Wayne frowned, thinking it through. He felt somehow that his mind really was faster than it used to be, faster and clearer. Once, a puzzle like this would have thrown him into a shouting frenzy, or a cold narrow anger incapable of mapping the consequences. Since Rutherford. Since whatever that bastard had done to him. That much was clear to him, now that he thought about it. At best, he had been careful, diligent, and—blind. He'd acted out of trapped anger, and somehow never considered the nets and wild things. And the people he was hurting. Fern came into his mind, poor Fern. It made his eyes burn.

"We could both climb up our own end of the rope," Wayne said. "Hand over hand. Long as we balanced our weights so neither of us fell. When we got to the bar, we'd shimmy along it and climb out together."
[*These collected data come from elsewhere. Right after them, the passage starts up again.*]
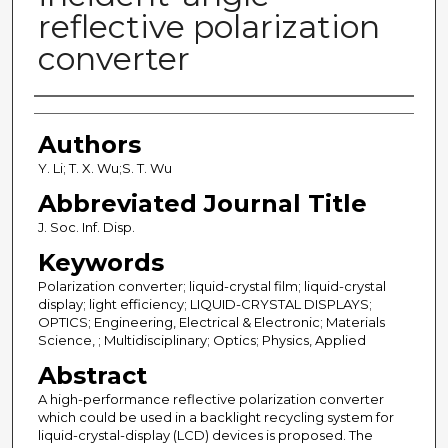
reflective polarization
converter
Authors
Authors
Y. Li; T. X. Wu;S. T. Wu
Abbreviated Journal Title
J. Soc. Inf. Disp.
Keywords
Polarization converter; liquid-crystal film; liquid-crystal
display; light efficiency; LIQUID-CRYSTAL DISPLAYS;
OPTICS; Engineering, Electrical & Electronic; Materials
Science, ; Multidisciplinary; Optics; Physics, Applied
Abstract
A high-performance reflective polarization converter
which could be used in a backlight recycling system for
liquid-crystal-display (LCD) devices is proposed. The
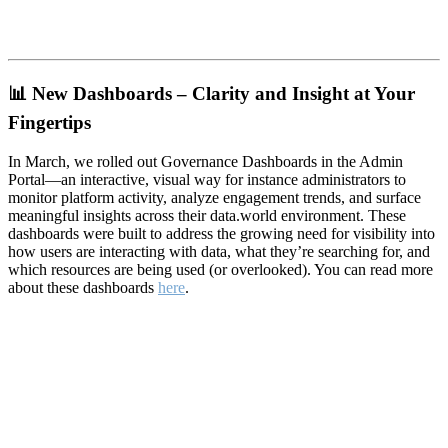
📊
New Dashboards – Clarity and Insight at Your
Fingertips
In March, we rolled out Governance Dashboards in the Admin
Portal—an interactive, visual way for instance administrators to
monitor platform activity, analyze engagement trends, and surface
meaningful insights across their data.world environment. These
dashboards were built to address the growing need for visibility into
how users are interacting with data, what they’re searching for, and
which resources are being used (or overlooked). You can read more
about these dashboards
here
.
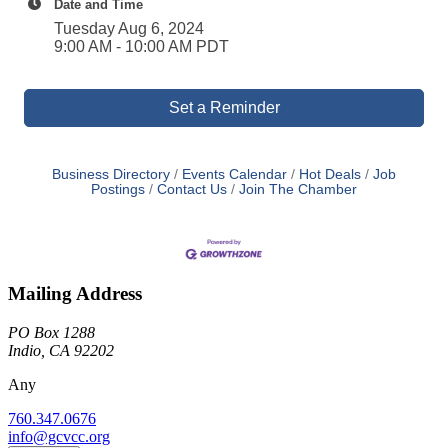
Date and Time
Tuesday Aug 6, 2024
9:00 AM - 10:00 AM PDT
Set a Reminder
Business Directory
Events Calendar
Hot Deals
Job
Postings
Contact Us
Join The Chamber
Mailing Address
PO Box 1288
Indio, CA 92202
Any
760.347.0676
info@gcvcc.org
"That's what I think we should do," Alex told him, head nodding. Wayne felt a burst of pride swell through him, and it was stupid, really stupid, here he was feeling so great because he'd solved a problem a goddamn ten year old had set up. But it was a good problem, he saw that. It was a great problem, and a great solution.
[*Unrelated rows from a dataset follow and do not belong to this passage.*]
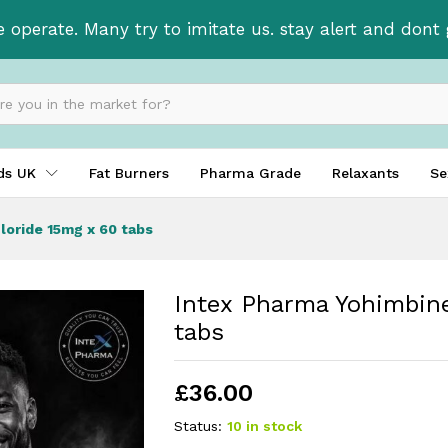
ochloride 15mg x 60 tabs
e operate. Many try to imitate us. stay alert and don
ids UK
Fat Burners
Pharma Grade
Relaxants
Se
loride 15mg x 60 tabs
Intex Pharma Yohimbin
tabs
£
36.00
Status:
10 in stock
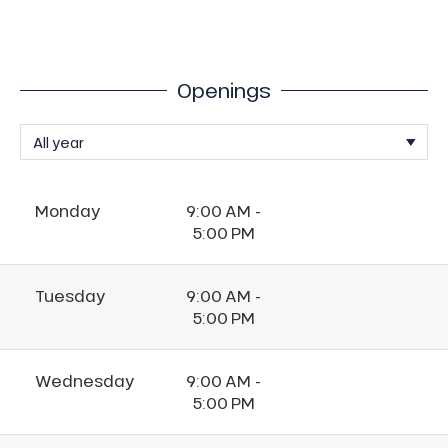
Openings
Monday
9:00 AM -
5:00 PM
Tuesday
9:00 AM -
5:00 PM
Wednesday
9:00 AM -
5:00 PM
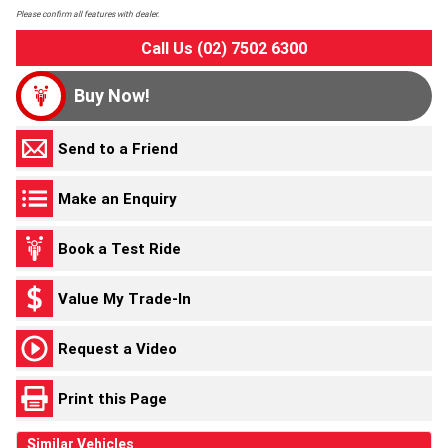
Please confirm all features with dealer.
Call Us (02) 7502 6300
Buy Now!
Send to a Friend
Make an Enquiry
Book a Test Ride
Value My Trade-In
Request a Video
Print this Page
Similar Vehicles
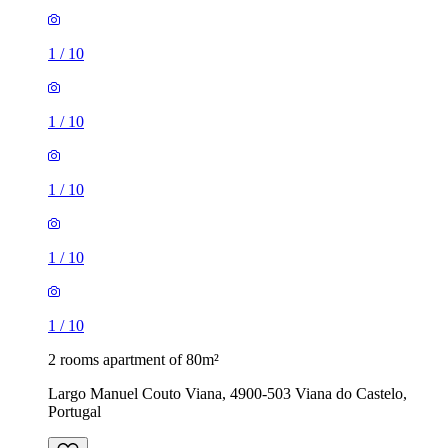
1
/
10
1
/
10
1
/
10
1
/
10
1
/
10
2 rooms apartment of 80m²
Largo Manuel Couto Viana, 4900-503 Viana do Castelo,
Portugal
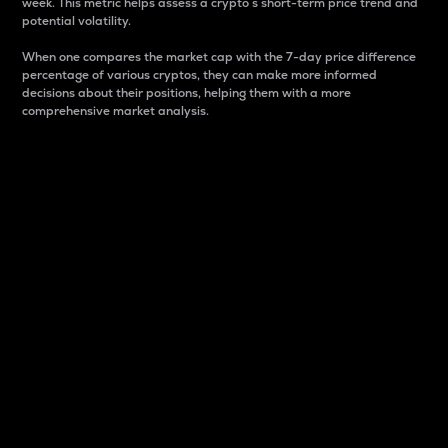
week. This metric helps assess a crypto s short-term price trend and
potential volatility.
When one compares the market cap with the 7-day price difference
percentage of various cryptos, they can make more informed
decisions about their positions, helping them with a more
comprehensive market analysis.
Market Cap
Market capitalization is better known as market cap.
It is a key metric used to understand the overall size
and dominance of a particular crypto in the market.
It is one way to measure the total value of the
circulating supply for a specific crypto.
Here is how it works:
Market cap = Current price per unit x Circulating
supply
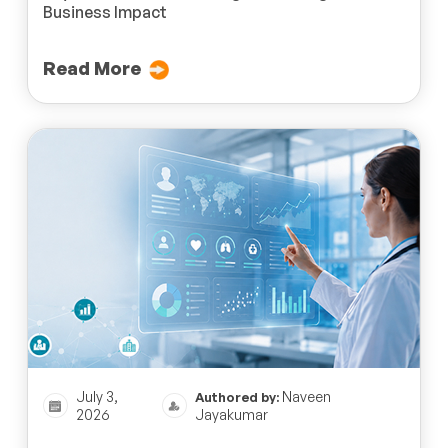
Business Impact
Read More
July 3,
Naveen
Authored by:
2026
Jayakumar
His damned hand was aching again. He pulled off his glove to rub the pain away against his thigh, glanced back a moment later, astonished, at the two pink things jutting out against the steering wheel. God almighty. They had tiny nails growing at the end. He'd been lying to himself the past couple of weeks. He hadn't been hitting his stumps on anything; that was just something he told himself to keep from being afraid of what was happening.

The fucking fingers were growing back.

Creeped out, he shot a sidelong glance at the kid, then another. A real look, seeing what was actually there rather than what he expected to see because he'd seen it before. In fact the boy's face looked fuller; his colour was pinker, healthier looking. It had to be Gibson's drug, this auxosome shit. It was fixing them up. Repairing the damage caused by disease and amputation. God damn.

He accelerated, heading west, out of town.